As for the runtime efficiency, which do you think is going to be more efficient:
You build some XSLT (and bear in mind this is foreign territory, at least relatively speaking, for most developers)
XSLT engine parses it. This step may be avoidable if you're using an XSLT library which lets you just parameterise an existing query. Even so, you've got some extra work to do.
XSLT engine hits hashtables (you hope, at least) and returns a node
You convert the node into a more useful data structure
Or:
You look up appropriate entries in your hashtable based on the keys you've been given, getting straight to a useful data structure
I think I'd trust the second one, personally. Using XSLT here feels like using a screwdriver to bash in a nail...
That depends on what is repeating and what could be empty. XML is not known for its efficient queryability, as it is neither fixed-length nor compact.
I agree with the previous two posters - you should definitely not keep the internal representation of this data in XML when querying as messages come in.
The XML representation can be anything, you could do something like this:
<routes>
<route customer="UTI" txn-group="CORP" txn-type="ONEOFF" .../>
...
</routes>
My internal representation would depend on the format of the message coming in, and the language. A simple representation would be a map, mapping a structure of data (i.e. the key fields from which the routing decision is made) to the info on the target route.
Depending on your performance requirements, you could keep the key/target information as strings, though in any high performing system you'd probably want to do a straight memory comparison (in C/C++) or some form integer comparison.
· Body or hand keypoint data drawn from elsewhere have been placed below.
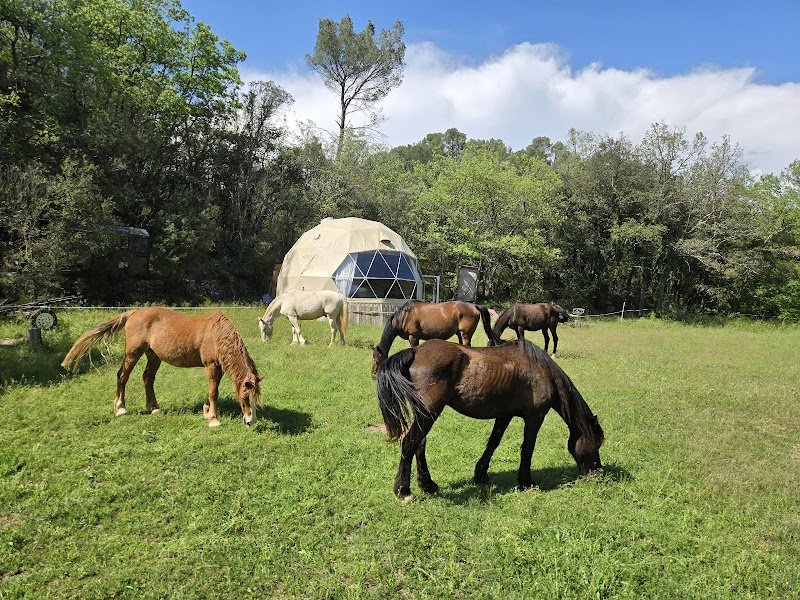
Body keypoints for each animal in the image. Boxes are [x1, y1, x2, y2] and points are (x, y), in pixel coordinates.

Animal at [61, 307, 262, 427]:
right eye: (245, 397)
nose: (250, 421)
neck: (216, 333)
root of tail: (133, 313)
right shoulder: (211, 365)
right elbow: (213, 392)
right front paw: (213, 420)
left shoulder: (217, 367)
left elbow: (211, 390)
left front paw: (206, 412)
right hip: (133, 353)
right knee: (122, 376)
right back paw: (120, 409)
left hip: (153, 356)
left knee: (147, 378)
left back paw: (154, 408)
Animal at [376, 338, 604, 500]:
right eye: (597, 444)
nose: (597, 474)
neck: (541, 370)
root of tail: (415, 351)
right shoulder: (534, 417)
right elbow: (528, 447)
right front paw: (526, 482)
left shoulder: (504, 415)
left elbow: (494, 442)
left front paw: (480, 474)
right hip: (429, 412)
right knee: (410, 443)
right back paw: (403, 491)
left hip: (426, 414)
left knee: (419, 445)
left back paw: (428, 485)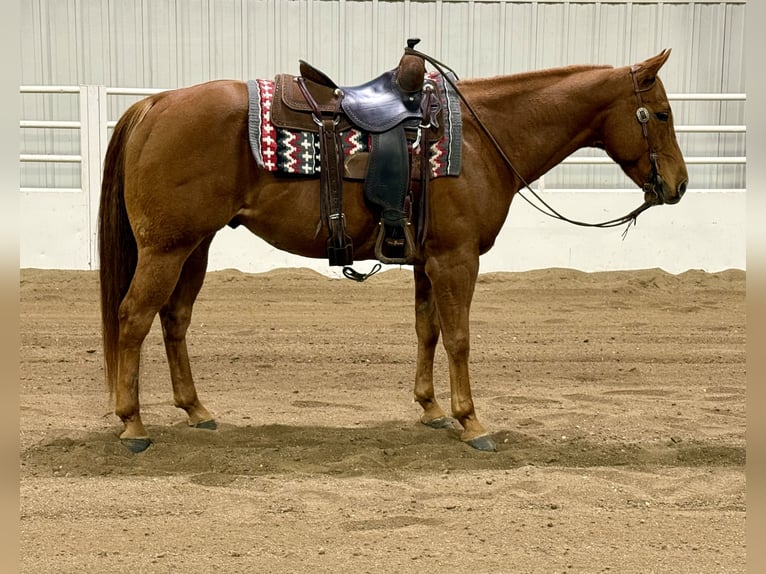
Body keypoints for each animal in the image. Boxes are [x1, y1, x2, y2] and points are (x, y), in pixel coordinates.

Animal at [98, 49, 688, 453]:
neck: (481, 138)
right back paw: (133, 423)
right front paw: (472, 422)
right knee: (133, 318)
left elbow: (427, 330)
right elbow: (459, 339)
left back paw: (196, 410)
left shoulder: (429, 261)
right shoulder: (457, 258)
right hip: (166, 248)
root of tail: (154, 104)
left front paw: (431, 409)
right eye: (660, 114)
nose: (679, 186)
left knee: (174, 319)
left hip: (194, 246)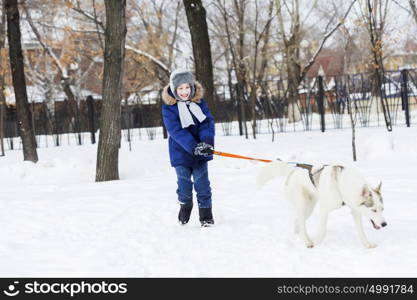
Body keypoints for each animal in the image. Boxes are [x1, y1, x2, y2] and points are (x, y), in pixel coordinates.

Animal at [256, 162, 386, 248]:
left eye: (382, 209)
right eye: (374, 210)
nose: (384, 224)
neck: (341, 184)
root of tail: (293, 171)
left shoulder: (355, 211)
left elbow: (361, 231)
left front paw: (368, 244)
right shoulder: (324, 209)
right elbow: (323, 230)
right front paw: (316, 242)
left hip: (309, 208)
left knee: (297, 221)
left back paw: (299, 235)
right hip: (303, 205)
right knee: (301, 223)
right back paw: (307, 241)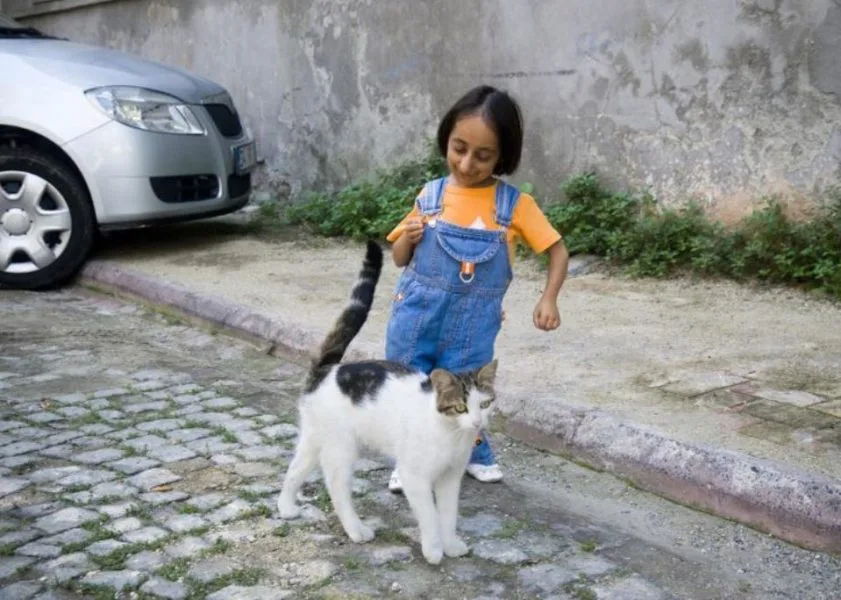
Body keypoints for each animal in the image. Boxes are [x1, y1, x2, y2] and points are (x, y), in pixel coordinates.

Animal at [276, 239, 498, 564]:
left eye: (484, 404)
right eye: (460, 407)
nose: (478, 422)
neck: (451, 434)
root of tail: (329, 369)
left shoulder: (450, 478)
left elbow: (448, 514)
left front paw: (451, 544)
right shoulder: (414, 476)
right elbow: (430, 516)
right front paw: (434, 550)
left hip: (314, 438)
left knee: (295, 469)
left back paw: (287, 507)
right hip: (342, 447)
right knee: (336, 487)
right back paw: (356, 529)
Yeah, your basic problem is that you're using "XML" and "efficient" in the same sentence.
Edit: No, seriously, yer killin' me. The fact that several people in this thread are using "highly efficient" to describe anything to do with operations on a data format that require string parsing just to find out where your fields are shows that several people in this thread do not even know what the word "efficient" means. Downvote me as much as you like for saying it. I can take it, coach.